Lewat tengah malam. Semua tahanan (sebagian tengah terlelap tidur) dikejutkan teriakan “Muster!” Tidak biasa apel hitungan kepala dilakukan dini hari. Lima petugas berambut cepak dan berbadan cukup kekar masuk dan menyisir setiap sudut lokap. Bahkan celah-celah dan retakan pada lampu pun tak luput dari pemeriksaan. Satu per satu nama dipanggil. Yang telah dipangil diperintahkan masuk Bilik 6, Bilik 5, dan Bilik 4. Lantas, satu per satu diperintahkan keluar sel dan digeledah. Kemudian, masing-masing diperintahkan untuk jongkok dan berdiri – dengan kaki mengangkang – sebanyak dua kali sambil melorotkan celana. Ketika itu, terus terang, teringat aku akan pengakuan Ustad Abubakar Baasir yang pernah kubaca di koran tentang dirinya yang tertimpa malu oleh sebab dipaksa telanjang di depan orang lain sewaktu ia masuk tahanan di Solo.
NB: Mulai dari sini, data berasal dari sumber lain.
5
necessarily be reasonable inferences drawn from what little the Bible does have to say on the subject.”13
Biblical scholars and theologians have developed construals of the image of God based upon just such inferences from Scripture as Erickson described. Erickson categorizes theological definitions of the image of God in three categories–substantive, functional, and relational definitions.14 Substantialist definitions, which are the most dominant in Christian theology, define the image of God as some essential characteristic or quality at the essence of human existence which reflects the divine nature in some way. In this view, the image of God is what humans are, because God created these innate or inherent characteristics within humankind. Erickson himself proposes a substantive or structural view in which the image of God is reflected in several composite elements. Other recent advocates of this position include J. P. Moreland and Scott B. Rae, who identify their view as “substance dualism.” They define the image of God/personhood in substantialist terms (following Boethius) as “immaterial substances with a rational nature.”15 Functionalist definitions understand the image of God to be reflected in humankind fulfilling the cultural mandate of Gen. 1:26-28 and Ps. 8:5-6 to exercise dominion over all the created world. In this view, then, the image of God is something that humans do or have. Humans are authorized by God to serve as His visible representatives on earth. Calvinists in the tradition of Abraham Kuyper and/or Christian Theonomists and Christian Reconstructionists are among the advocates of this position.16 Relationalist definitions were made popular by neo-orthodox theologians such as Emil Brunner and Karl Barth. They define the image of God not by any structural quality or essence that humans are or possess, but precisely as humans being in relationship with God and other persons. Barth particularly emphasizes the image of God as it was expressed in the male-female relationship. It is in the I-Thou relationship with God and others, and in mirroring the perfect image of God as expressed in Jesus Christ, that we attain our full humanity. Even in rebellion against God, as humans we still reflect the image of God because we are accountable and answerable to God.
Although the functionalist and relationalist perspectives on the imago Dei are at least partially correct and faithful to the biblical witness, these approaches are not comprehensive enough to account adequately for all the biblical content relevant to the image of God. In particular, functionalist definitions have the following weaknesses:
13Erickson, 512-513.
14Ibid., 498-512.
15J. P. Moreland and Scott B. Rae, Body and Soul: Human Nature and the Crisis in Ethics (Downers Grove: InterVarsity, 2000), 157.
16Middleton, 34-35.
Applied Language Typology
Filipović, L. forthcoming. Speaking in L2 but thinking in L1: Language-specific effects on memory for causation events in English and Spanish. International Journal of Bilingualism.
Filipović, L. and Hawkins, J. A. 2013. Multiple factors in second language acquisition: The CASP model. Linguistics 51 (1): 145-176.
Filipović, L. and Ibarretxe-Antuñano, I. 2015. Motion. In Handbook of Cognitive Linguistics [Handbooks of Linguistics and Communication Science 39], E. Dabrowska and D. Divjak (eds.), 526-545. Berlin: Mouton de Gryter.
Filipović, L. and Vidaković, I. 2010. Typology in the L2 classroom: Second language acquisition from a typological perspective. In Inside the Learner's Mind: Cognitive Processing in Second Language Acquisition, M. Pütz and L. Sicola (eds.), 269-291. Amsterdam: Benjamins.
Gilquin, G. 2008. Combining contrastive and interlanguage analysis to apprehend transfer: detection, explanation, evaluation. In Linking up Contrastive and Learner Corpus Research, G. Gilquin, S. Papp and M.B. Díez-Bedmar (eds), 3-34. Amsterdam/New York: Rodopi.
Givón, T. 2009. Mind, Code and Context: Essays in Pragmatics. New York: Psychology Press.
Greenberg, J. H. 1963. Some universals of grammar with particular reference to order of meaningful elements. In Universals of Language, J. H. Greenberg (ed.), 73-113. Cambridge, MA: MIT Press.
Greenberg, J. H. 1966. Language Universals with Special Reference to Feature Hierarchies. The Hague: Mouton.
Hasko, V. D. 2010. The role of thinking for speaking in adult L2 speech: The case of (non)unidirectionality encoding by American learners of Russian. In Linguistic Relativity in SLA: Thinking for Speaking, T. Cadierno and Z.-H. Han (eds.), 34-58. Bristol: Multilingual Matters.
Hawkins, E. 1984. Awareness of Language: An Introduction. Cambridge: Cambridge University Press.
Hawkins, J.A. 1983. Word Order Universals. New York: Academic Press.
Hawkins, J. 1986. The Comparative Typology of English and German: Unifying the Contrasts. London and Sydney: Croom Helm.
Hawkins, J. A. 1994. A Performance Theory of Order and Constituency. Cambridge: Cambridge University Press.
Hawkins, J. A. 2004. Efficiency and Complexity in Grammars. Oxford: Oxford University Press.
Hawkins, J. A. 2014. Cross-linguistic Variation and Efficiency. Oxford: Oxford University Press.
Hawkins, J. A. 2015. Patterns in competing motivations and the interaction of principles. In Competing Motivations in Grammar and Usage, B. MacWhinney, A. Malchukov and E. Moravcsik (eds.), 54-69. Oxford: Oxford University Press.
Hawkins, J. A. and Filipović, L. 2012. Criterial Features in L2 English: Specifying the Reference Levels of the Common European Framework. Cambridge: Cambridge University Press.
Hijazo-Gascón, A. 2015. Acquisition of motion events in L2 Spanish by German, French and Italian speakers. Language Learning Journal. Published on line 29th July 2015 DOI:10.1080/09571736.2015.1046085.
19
Hal serupa kini kualami di Balai Polis Puchong, Selangor. Kawasan badan yang masih tertutup pakaian hanya tinggal seperdelapan bagian; itu juga bukan wilayah aurat. Tujuan keharusan bertelanjang tujuh-perdelapan tubuh dari kepala sampai ke bawah lutut adalah untuk memastikan bahwa tidak ada anasir-anasir haram yang disembunyikan dalam lubang pantat. Kemudian, untuk memperlancar dan menghemat waktu pemeriksaan, tahanan yang telah digeledah diperintahkan untuk masuk ke Bilik 1, 2, dan 3.

Beberapa saat sebelumnya, sewaktu dalam Bilik 6, perlahan dan sembunyi-sembunyi kukeluarkan bungkusan plastik berisi sepotong kecil sabun wangi milik Suryanto – yang tak sempat kukembalikan setelah kupinjam untuk mandi tadi petang – dari kantong kiri celanaku; kujatuhkan ke lantai, dengan ujung jemari kaki kanan kudorong hingga terselip dicelah-celah bagian bawah jeruji besi. Usai razia, tak kutemukan lagi sabun yang tadi kusembunyikan. Suryanto bisa menerima ketika kulapori satu-satunya sabun mandi milik dia telah hilang. Sebetulnya, sabun bukan masalah. Tapi karena aku tak mau repot mendapat kesulitan, sehingga itulah satu-satunya jalan keluar yang terlintas dalam benakku. Memang aku sempat mengharap yang terbaik untuk menyelamatkan sabun itu, tapi tak ada cukup waktu bagiku untuk memikirkan cara-cara terbaik dalam melakukannya.